Perry and Weber described nuclear-armed cruise missiles as “a uniquely destabilizing type of nuclear weapon.” The development of a new version “would not diminish the formidable U.S. nuclear deterrent in the least” and “could lay the foundation for a global ban on these dangerous weapons.”
“Proponents of the new nuclear air-launched cruise missile say that it provides the president with flexible options in the event of a crisis and the ability to ‘control escalation’ in a conflict with another nuclear-armed state. In other words, the missiles would come in handy for nuclear war-fighting,” Reif said.

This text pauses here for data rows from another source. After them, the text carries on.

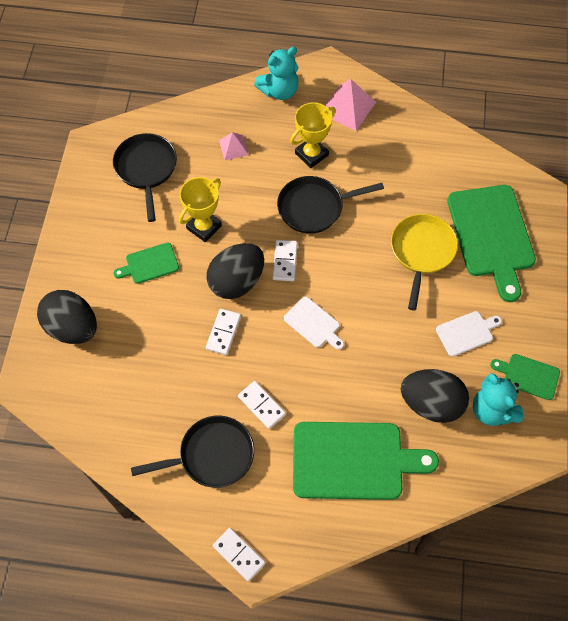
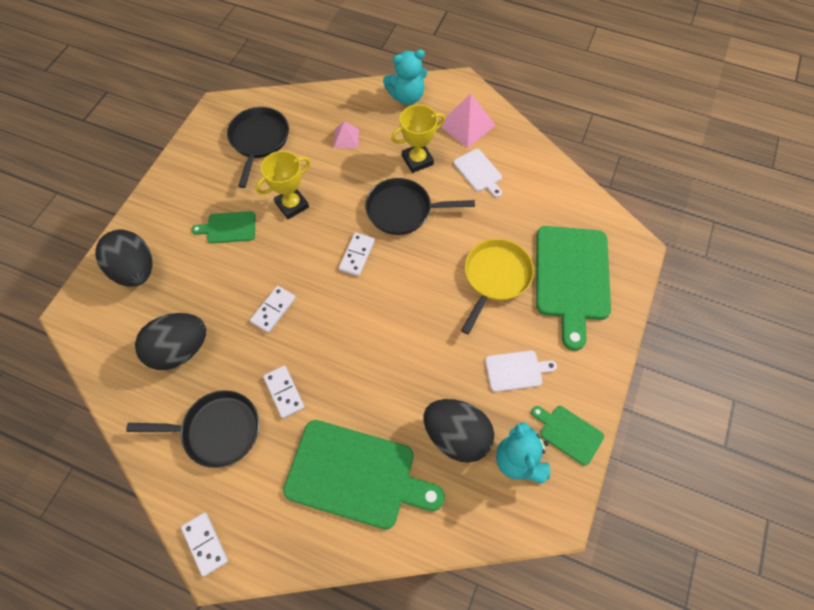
camera: 15 degrees right, 0 degrees up
black egg [207,243,264,299] -> black egg moved to [135,313,206,370]
white cutting board [284,297,344,350] -> white cutting board moved to [454,149,502,197]

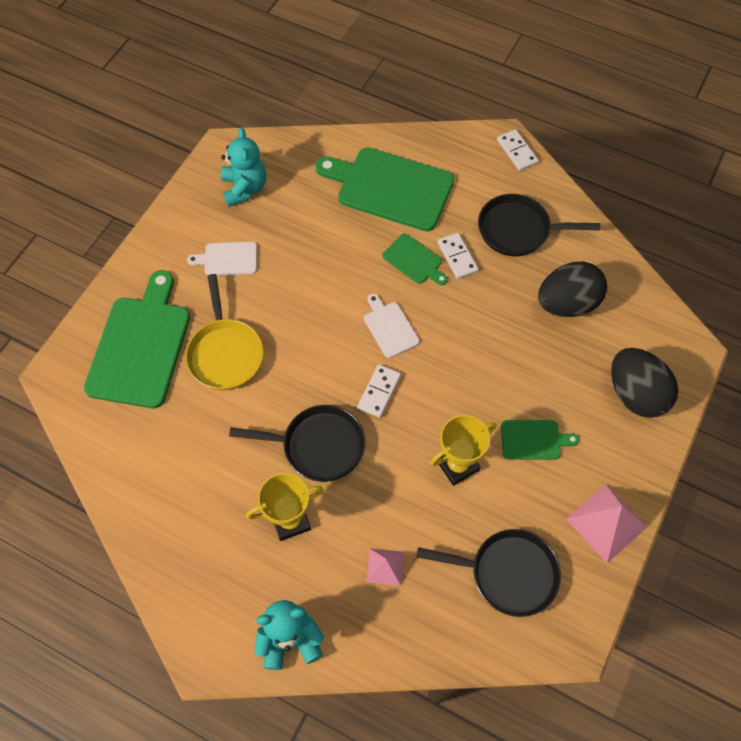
camera: 175 degrees left, 0 degrees up
black pan [227,107,289,188] -> black pan turned 90 degrees counterclockwise [417,529,561,617]
white domino [250,286,296,333] -> none
black egg [424,399,494,463] -> none
pink pyramid [441,94,496,148] -> pink pyramid moved to [566,485,647,563]
white cutting board [454,149,502,197] -> white cutting board moved to [364,294,420,358]
yellow pan [461,239,534,334] -> yellow pan turned 45 degrees counterclockwise [185,274,264,390]
green cutting board [531,406,604,466] -> green cutting board moved to [382,234,448,285]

“The thinking behind the new cruise missile is inconsistent with the stated goal of President Obama to reduce the role and number and salience of nuclear weapons in U.S. military strategy,” Kimball charged.
“Future nuclear force planning needs to take into account the fact that the President’s 2013 nuclear weapons employment guidance allows for a one-third reduction below New START levels, but even if the United States maintains New START warhead levels, it can do so at significantly lower cost,” Kimball said.
“Despite warnings from senior officials that the current modernization plans are unaffordable, Secretary Carter and President Barack Obama have failed to make common-sense adjustments. They can and should trim back, and in some cases, forgo redundant and costly systems, such as a new nuclear-armed cruise missile, and save taxpayer dollars,” Kimball added.